What to produce:
All pictures should be dropped, and only the lines from the top of the entries below through the line containing "배치 처리 성능 비교" repeated exactly, both ends included.

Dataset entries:
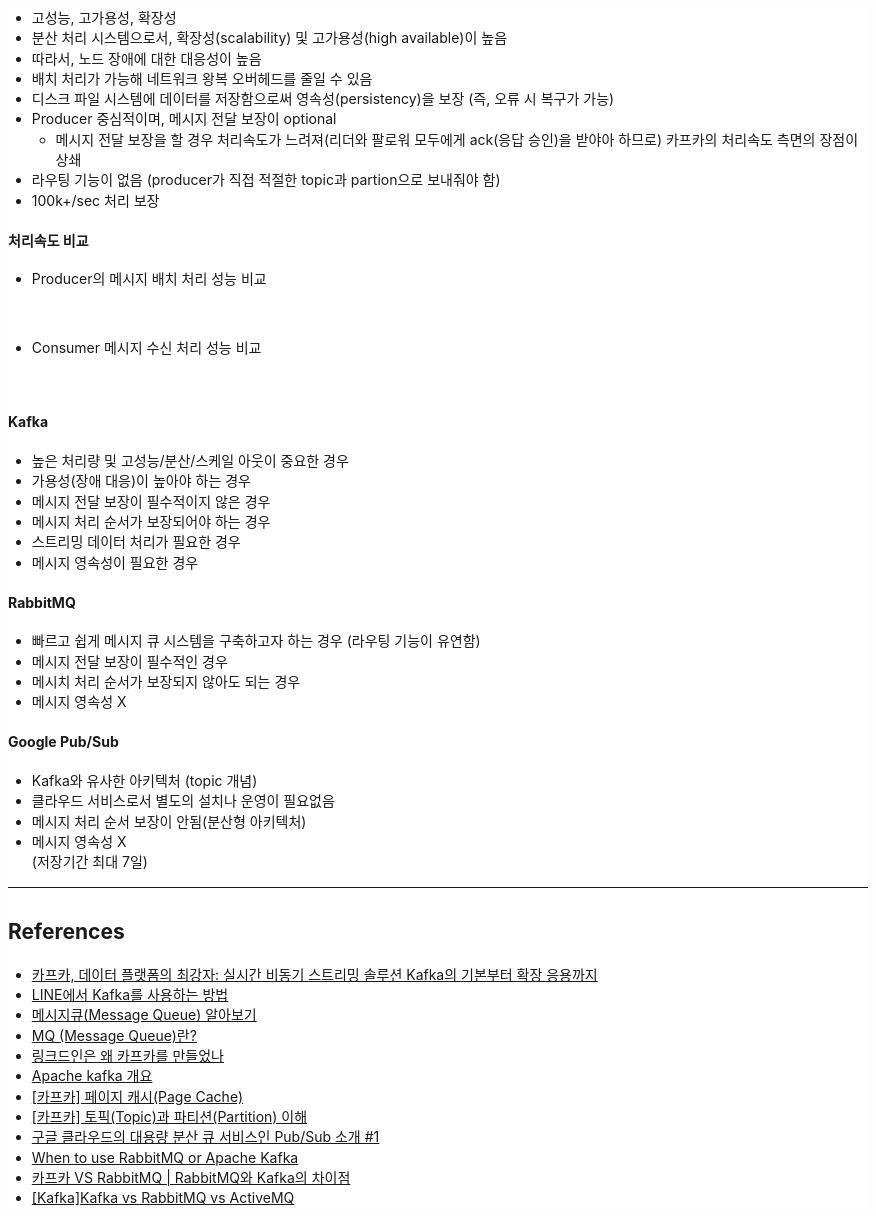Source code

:* 고성능, 고가용성, 확장성
* 분산 처리 시스템으로서, 확장성(scalability) 및 고가용성(high available)이 높음
* 따라서, 노드 장애에 대한 대응성이 높음
* 배치 처리가 가능해 네트워크 왕복 오버헤드를 줄일 수 있음
* 디스크 파일 시스템에 데이터를 저장함으로써 영속성(persistency)을 보장 (즉, 오류 시 복구가 가능)
* Producer 중심적이며, 메시지 전달 보장이 optional
  * 메시지 전달 보장을 할 경우 처리속도가 느려져(리더와 팔로워 모두에게 ack(응답 승인)을 받야아 하므로) 카프카의 처리속도 측면의 장점이 상쇄
* 라우팅 기능이 없음 (producer가 직접 적절한 topic과 partion으로 보내줘야 함)
* 100k+/sec 처리 보장

#### 처리속도 비교 <a href="#undefined" id="undefined"></a>

*   Producer의 메시지 배치 처리 성능 비교

    <img src="https://media.vlpt.us/images/jaehyeong/post/408a480e-a818-4525-ba07-c6a9c644ad82/Untitled%2013.png" alt="" data-size="original">
*   Consumer 메시지 수신 처리 성능 비교

    <img src="https://media.vlpt.us/images/jaehyeong/post/6c1a17c9-60b5-4200-b919-7e372bd2e47d/Untitled%2014.png" alt="" data-size="original">

#### Kafka <a href="#kafka-1" id="kafka-1"></a>

* 높은 처리량 및 고성능/분산/스케일 아웃이 중요한 경우
* 가용성(장애 대응)이 높아야 하는 경우
* 메시지 전달 보장이 필수적이지 않은 경우
* 메시지 처리 순서가 보장되어야 하는 경우
* 스트리밍 데이터 처리가 필요한 경우
* 메시지 영속성이 필요한 경우

#### RabbitMQ <a href="#rabbitmq-1" id="rabbitmq-1"></a>

* 빠르고 쉽게 메시지 큐 시스템을 구축하고자 하는 경우 (라우팅 기능이 유연함)
* 메시지 전달 보장이 필수적인 경우
* 메시치 처리 순서가 보장되지 않아도 되는 경우
* 메시지 영속성 X

#### Google Pub/Sub <a href="#google-pubsub" id="google-pubsub"></a>

* Kafka와 유사한 아키텍처 (topic 개념)
* 클라우드 서비스로서 별도의 설치나 운영이 필요없음
* 메시지 처리 순서 보장이 안됨(분산형 아키텍처)
* 메시지 영속성 X\
  (저장기간 최대 7일)

***

## References <a href="#references" id="references"></a>

* [카프카, 데이터 플랫폼의 최강자: 실시간 비동기 스트리밍 솔루션 Kafka의 기본부터 확장 응용까지](https://www.onlybook.co.kr/entry/kafka)
* [LINE에서 Kafka를 사용하는 방법](https://engineering.linecorp.com/ko/blog/how-to-use-kafka-in-line-1/)
* [메시지큐(Message Queue) 알아보기](https://sugerent.tistory.com/644)
* [MQ (Message Queue)란?](https://dev-jj.tistory.com/entry/MQ-Message-queue%EB%9E%80)
* [링크드인은 왜 카프카를 만들었나](https://www.hanbit.co.kr/channel/category/category\_view.html?cms\_code=CMS9400468504)
* [Apache kafka 개요](https://judo0179.tistory.com/93)
* [\[카프카\] 페이지 캐시(Page Cache)](https://needjarvis.tistory.com/602)
* [\[카프카\] 토픽(Topic)과 파티션(Partition) 이해](https://needjarvis.tistory.com/603)
* [구글 클라우드의 대용량 분산 큐 서비스인 Pub/Sub 소개 #1](https://bcho.tistory.com/1120)
* [When to use RabbitMQ or Apache Kafka](https://www.cloudamqp.com/blog/when-to-use-rabbitmq-or-apache-kafka.html)
* [카프카 VS RabbitMQ | RabbitMQ와 Kafka의 차이점](https://blog.naver.com/PostView.nhn?blogId=couplewith\&logNo=221692371786\&parentCategoryNo=\&categoryNo=24\&viewDate=\&isShowPopularPosts=true\&from=search)
* [\[Kafka\]Kafka vs RabbitMQ vs ActiveMQ](https://twowinsh87.github.io/etc/2018/08/07/etc-kafka-8/)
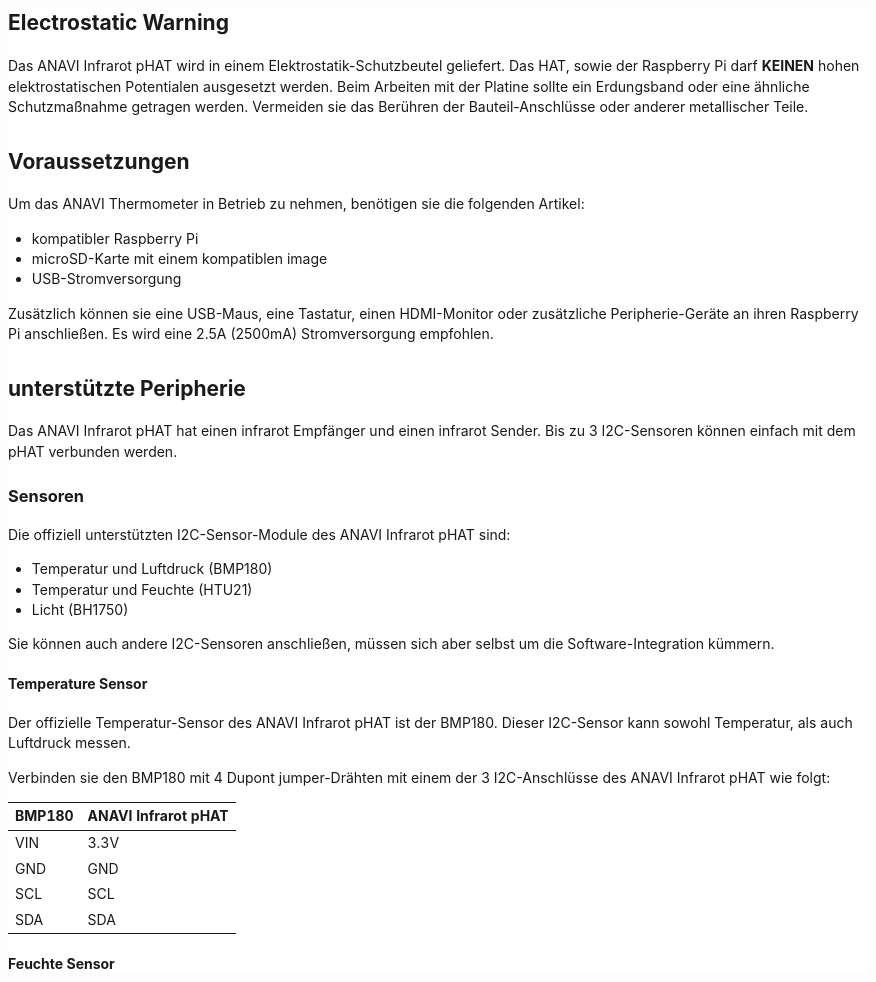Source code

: ## Electrostatic Warning

Das ANAVI Infrarot pHAT wird in einem Elektrostatik-Schutzbeutel geliefert. Das HAT, sowie der Raspberry Pi darf <strong>KEINEN</strong> hohen elektrostatischen Potentialen ausgesetzt werden. Beim Arbeiten mit der Platine sollte ein Erdungsband oder eine ähnliche Schutzmaßnahme getragen werden. Vermeiden sie das Berühren der Bauteil-Anschlüsse oder anderer metallischer Teile.

## Voraussetzungen

Um das ANAVI Thermometer in Betrieb zu nehmen, benötigen sie die folgenden Artikel:

* kompatibler Raspberry Pi
* microSD-Karte mit einem kompatiblen image
* USB-Stromversorgung

Zusätzlich können sie eine USB-Maus, eine Tastatur, einen HDMI-Monitor oder zusätzliche Peripherie-Geräte an ihren Raspberry Pi anschließen. Es wird eine 2.5A (2500mA) Stromversorgung empfohlen.

## unterstützte Peripherie

Das ANAVI Infrarot pHAT hat einen infrarot Empfänger und einen infrarot Sender. Bis zu 3 I2C-Sensoren können einfach mit dem pHAT verbunden werden.

### Sensoren

Die offiziell unterstützten I2C-Sensor-Module des ANAVI Infrarot pHAT sind:

* Temperatur und Luftdruck (BMP180)
* Temperatur und Feuchte (HTU21)
* Licht (BH1750)

Sie können auch andere I2C-Sensoren anschließen, müssen sich aber selbst um die Software-Integration kümmern.

#### Temperature Sensor

Der offizielle Temperatur-Sensor des ANAVI Infrarot pHAT ist der BMP180. Dieser I2C-Sensor kann sowohl Temperatur, als auch Luftdruck messen.

Verbinden sie den BMP180 mit 4 Dupont jumper-Drähten mit einem der 3 I2C-Anschlüsse des ANAVI Infrarot pHAT wie folgt:</p>

| BMP180   | ANAVI Infrarot pHAT |
| -------- |:-------------- |
| VIN      | 3.3V           |
| GND      | GND            |
| SCL      | SCL            |
| SDA      | SDA            |

#### Feuchte Sensor
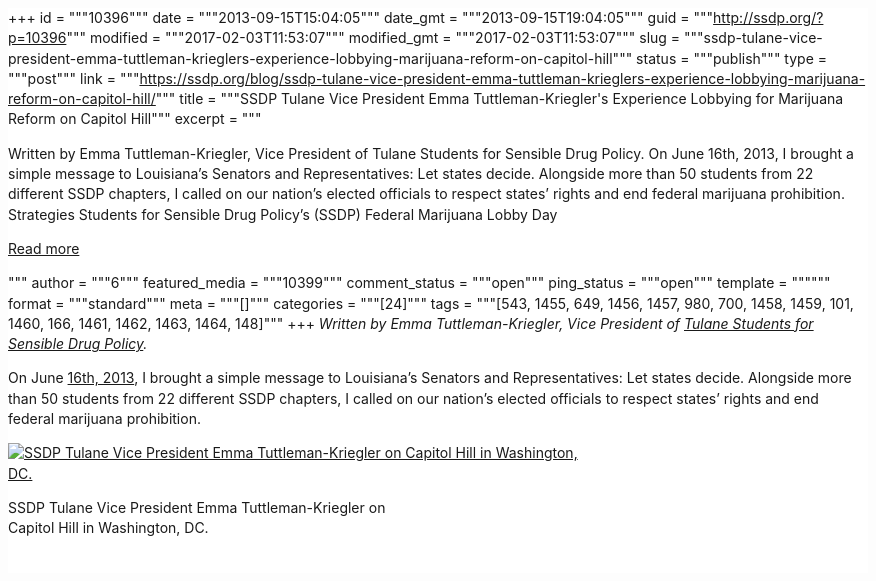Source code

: +++
id = """10396"""
date = """2013-09-15T15:04:05"""
date_gmt = """2013-09-15T19:04:05"""
guid = """http://ssdp.org/?p=10396"""
modified = """2017-02-03T11:53:07"""
modified_gmt = """2017-02-03T11:53:07"""
slug = """ssdp-tulane-vice-president-emma-tuttleman-krieglers-experience-lobbying-marijuana-reform-on-capitol-hill"""
status = """publish"""
type = """post"""
link = """https://ssdp.org/blog/ssdp-tulane-vice-president-emma-tuttleman-krieglers-experience-lobbying-marijuana-reform-on-capitol-hill/"""
title = """SSDP Tulane Vice President Emma Tuttleman-Kriegler&#039;s Experience Lobbying for Marijuana Reform on Capitol Hill"""
excerpt = """<p>Written by Emma Tuttleman-Kriegler, Vice President of Tulane Students for Sensible Drug Policy. On June 16th, 2013, I brought a simple message to Louisiana’s Senators and Representatives: Let states decide. Alongside more than 50 students from 22 different SSDP chapters, I called on our nation&#8217;s elected officials to respect states’ rights and end federal marijuana prohibition. &nbsp; Strategies Students for Sensible Drug Policy’s (SSDP) Federal Marijuana Lobby Day</p>
<div class="h10"></div>
<p><a class="more-link2 flat" href="https://ssdp.org/blog/ssdp-tulane-vice-president-emma-tuttleman-krieglers-experience-lobbying-marijuana-reform-on-capitol-hill/">Read more</a></p>
"""
author = """6"""
featured_media = """10399"""
comment_status = """open"""
ping_status = """open"""
template = """"""
format = """standard"""
meta = """[]"""
categories = """[24]"""
tags = """[543, 1455, 649, 1456, 1457, 980, 700, 1458, 1459, 101, 1460, 166, 1461, 1462, 1463, 1464, 148]"""
+++
<strong></strong><em>Written by Emma Tuttleman-Kriegler, Vice President of <a title="SSDP Tulane" href="http://ssdp.org/chapters/southern/louisiana/tulane-university/" target="_blank">Tulane Students for Sensible Drug Policy</a>.</em>



On June <a title="SSDP Federal Marijuana Lobby Day 2013" href="http://ssdp.org/events/federal-marijuana-lobby-day/" target="_blank">16th, 2013</a>, I brought a simple message to Louisiana’s Senators and Representatives: Let states decide. Alongside more than 50 students from 22 different SSDP chapters, I called on our nation&#8217;s elected officials to respect states’ rights and end federal marijuana prohibition.



<div id="attachment_10399" style="width: 586px" class="wp-caption aligncenter"><a href="/assets/2013/09/184571_10151705162645767_282988005_n.jpg"><img class=" wp-image-10399 " title="SSDP Tulane Vice President Emma Tuttleman-Kriegler on  Capitol Hill in Washington, DC." alt="SSDP Tulane Vice President Emma Tuttleman-Kriegler on  Capitol Hill in Washington, DC." src="http://ssdp.org/assets/2013/09/184571_10151705162645767_282988005_n.jpg" width="576" height="383" /></a><p class="wp-caption-text">SSDP Tulane Vice President Emma Tuttleman-Kriegler on<br />Capitol Hill in Washington, DC.</p></div>



&nbsp;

Final answer:
Source code

:* 고성능, 고가용성, 확장성
* 분산 처리 시스템으로서, 확장성(scalability) 및 고가용성(high available)이 높음
* 따라서, 노드 장애에 대한 대응성이 높음
* 배치 처리가 가능해 네트워크 왕복 오버헤드를 줄일 수 있음
* 디스크 파일 시스템에 데이터를 저장함으로써 영속성(persistency)을 보장 (즉, 오류 시 복구가 가능)
* Producer 중심적이며, 메시지 전달 보장이 optional
  * 메시지 전달 보장을 할 경우 처리속도가 느려져(리더와 팔로워 모두에게 ack(응답 승인)을 받야아 하므로) 카프카의 처리속도 측면의 장점이 상쇄
* 라우팅 기능이 없음 (producer가 직접 적절한 topic과 partion으로 보내줘야 함)
* 100k+/sec 처리 보장

#### 처리속도 비교 <a href="#undefined" id="undefined"></a>

*   Producer의 메시지 배치 처리 성능 비교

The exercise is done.